### Set task
Carry the essay about being a Mormon mom forward, picking up right after its last sentence.

### Selected extract
•••

15 Facts About What It’s Like To Be A Mormon Mom

I am a Mormon mom. Before you assume you know what exactly that means, hear me out. I’m just like many other moms. I get frustrated. I make lots of mistakes. I love my child so much it cripples me sometimes. I’m sleep deprived, overwhelmed, stressed and so, so grateful for the crazy days I’m blessed to spend raising my child. Some of the rumors circulating about what it means to be a Mormon mom are true, but most of them are not. It’s true that I don’t drink and I pay tithing every month. I also work full-time and I only have one child at the age of 34…by choice.

The misconceptions about what it means to be a member of The Church of Jesus Christ of Latter Day Saints, more commonly known as the Mormon church, are as plentiful as the amount of tiny cars and trucks scattered around my house right now, and the times I’ve shed happy and sad tears since becoming a mom.

•••

### Dataset extract
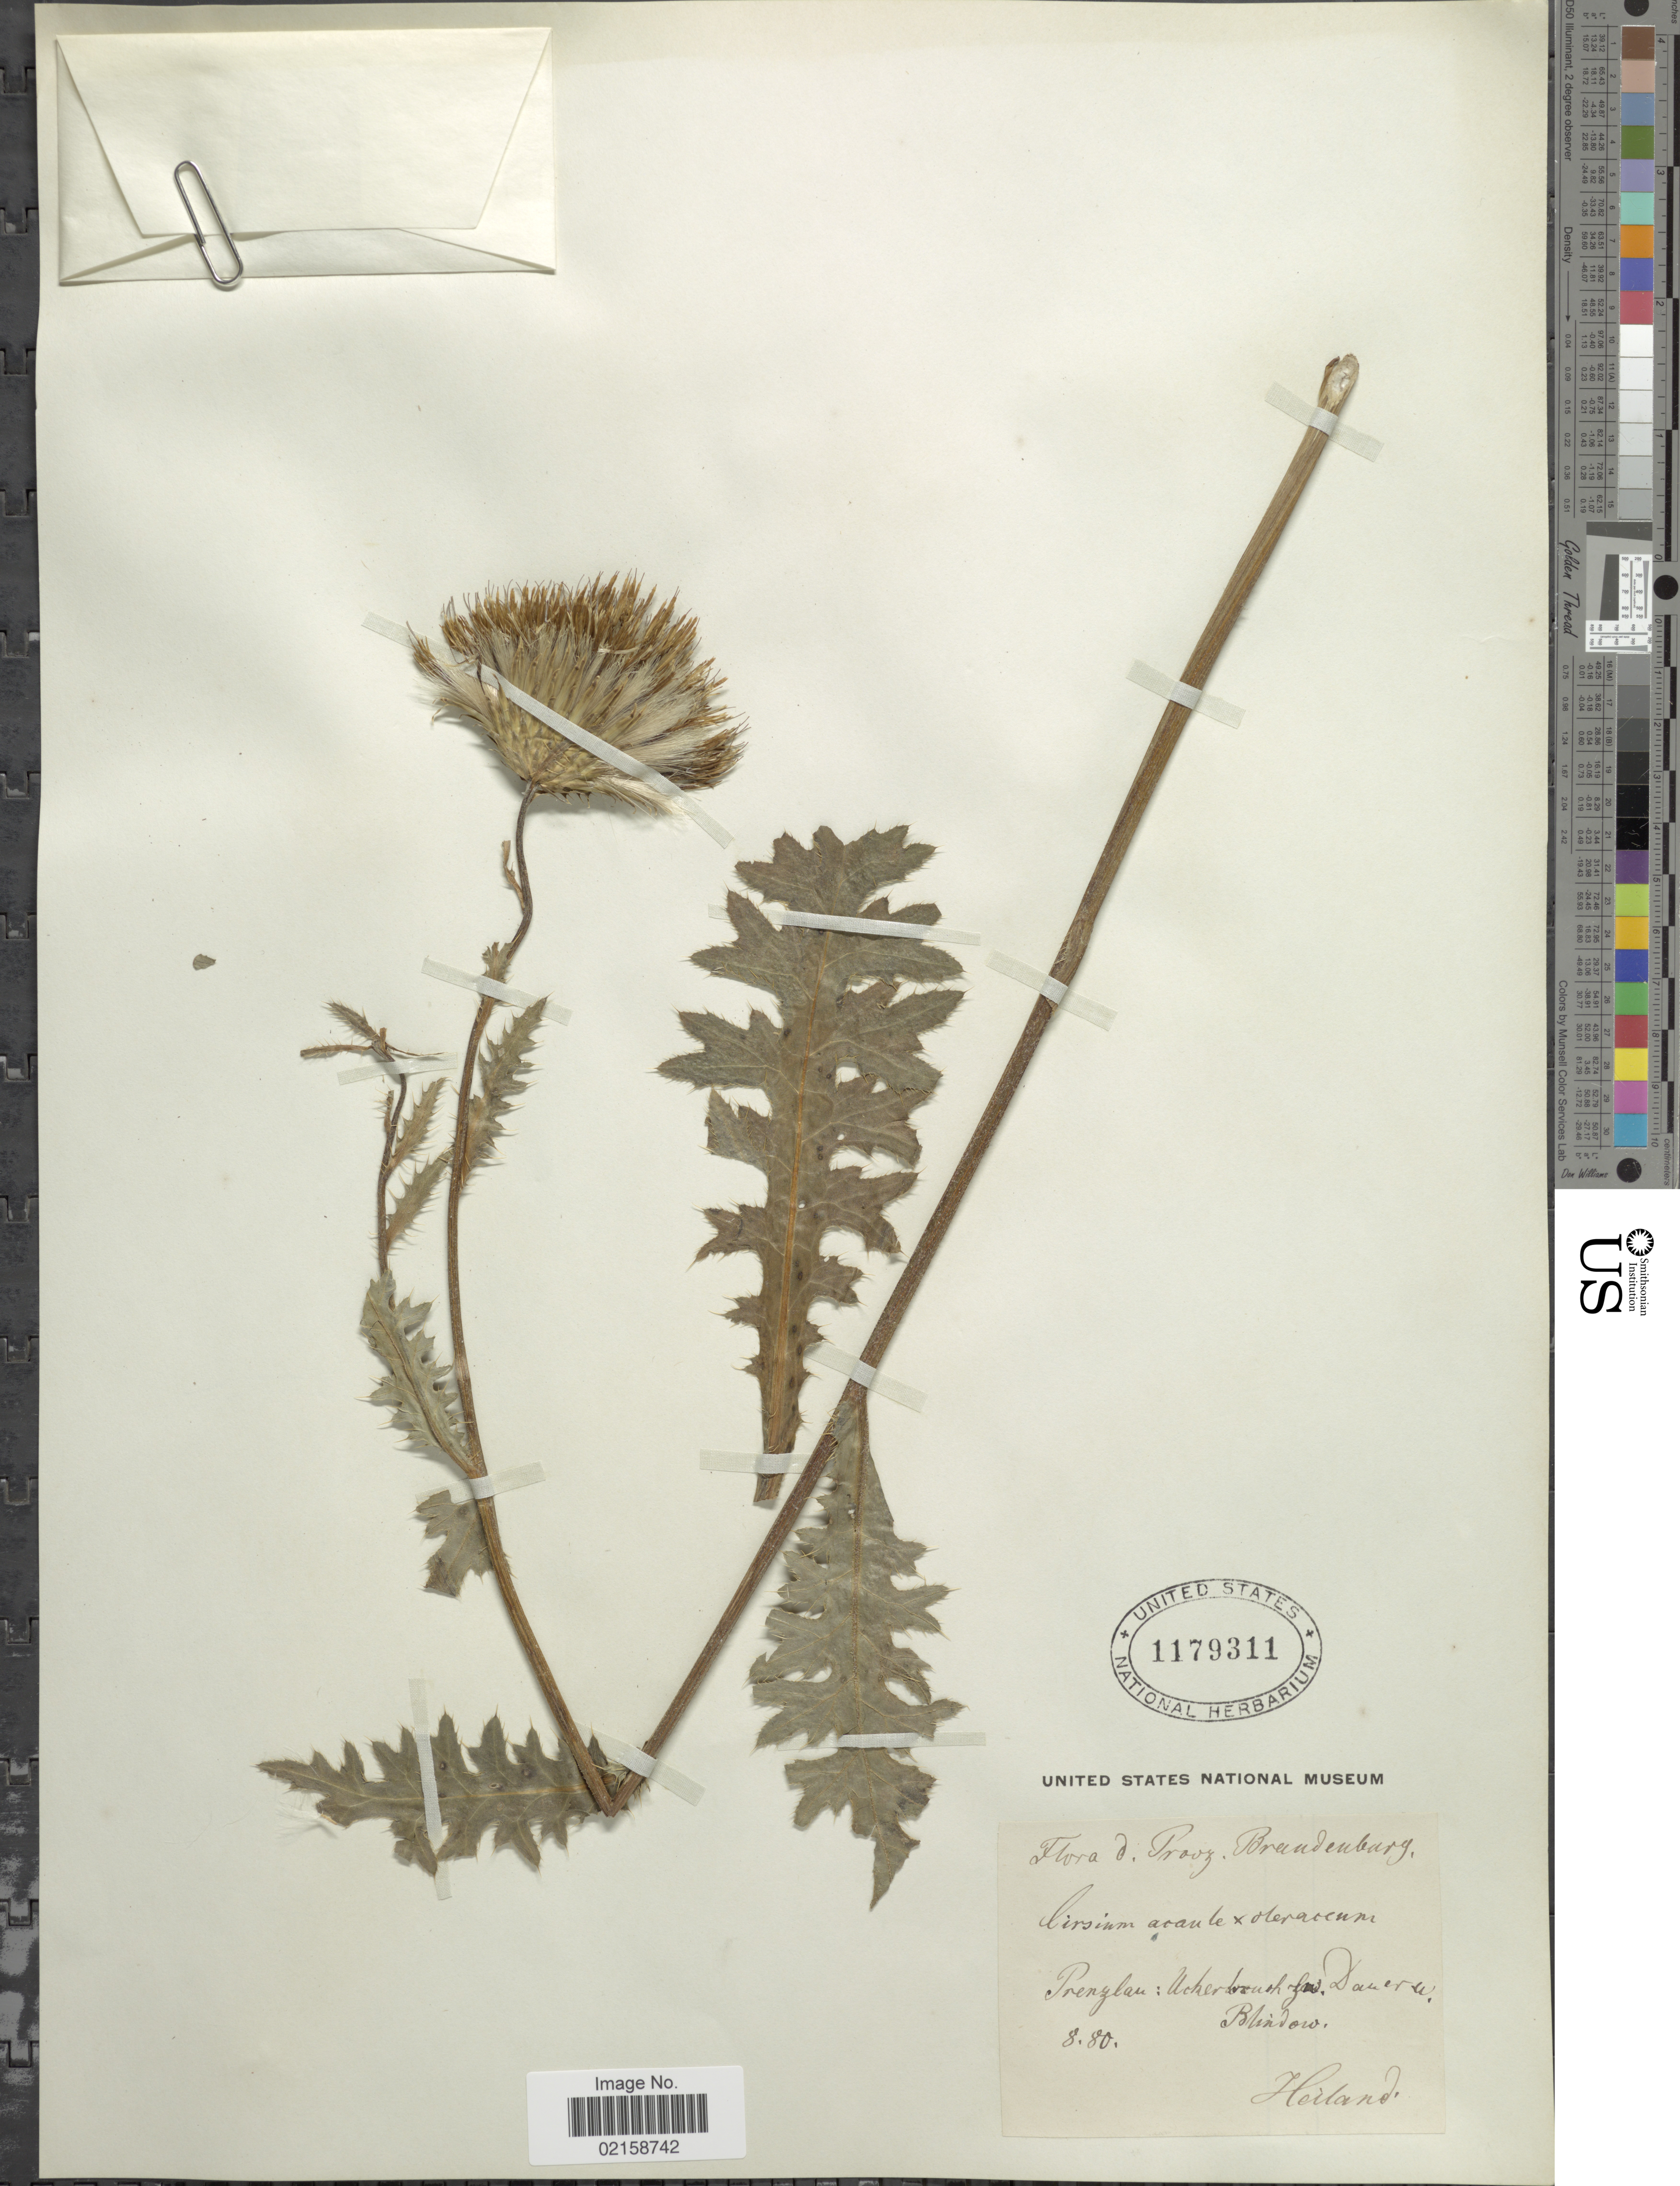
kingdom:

•••

### Response
My story is both similar to and different from other LDS, or Mormon, moms. Below you will find 15 fascinating facts about what it’s like to be a Mormon mom, straight from one woman currently raising her child as an active member of the Mormon church. I can’t speak for anyone else, but, in my opinion, like everything in life, there are wonderful things and difficult things about this choice. Read on to find out more about what it’s like to be a Mormon mom.

15 I Pay Tithing

Tithing is one of the hang-ups many people have with the Mormon church. It is a principal that was introduced early in the church’s history, and has evolved over time. Members are asked to contribute 10 percent of everything they earn to the church. In the beginning, many members contributed one tenth of their livestock or harvest. Today, most pay tithing by donating 10 percent of their monetary income.

What is this money used for? The church has stated, “Tithing is used to build temples and meetinghouses, translate and publish the scriptures, do missionary and family history work, and in other ways build God’s kingdom on earth.”

Many don’t understand why anyone would willingly donate their hard-earned cash to a church. Diapers, food, clothing and other basic necessities aren’t cheap, and I’d be lying if I said it was always easy to part with money that could be used to help pay for these things, or buy myself something nice. Why do I do it anyway? Well, I use the church’s facilities. I go to church every Sunday. I attend the temple. I see the good the church does in the world. Basically, I feel my contribution makes the world a better place for everyone, especially for my son.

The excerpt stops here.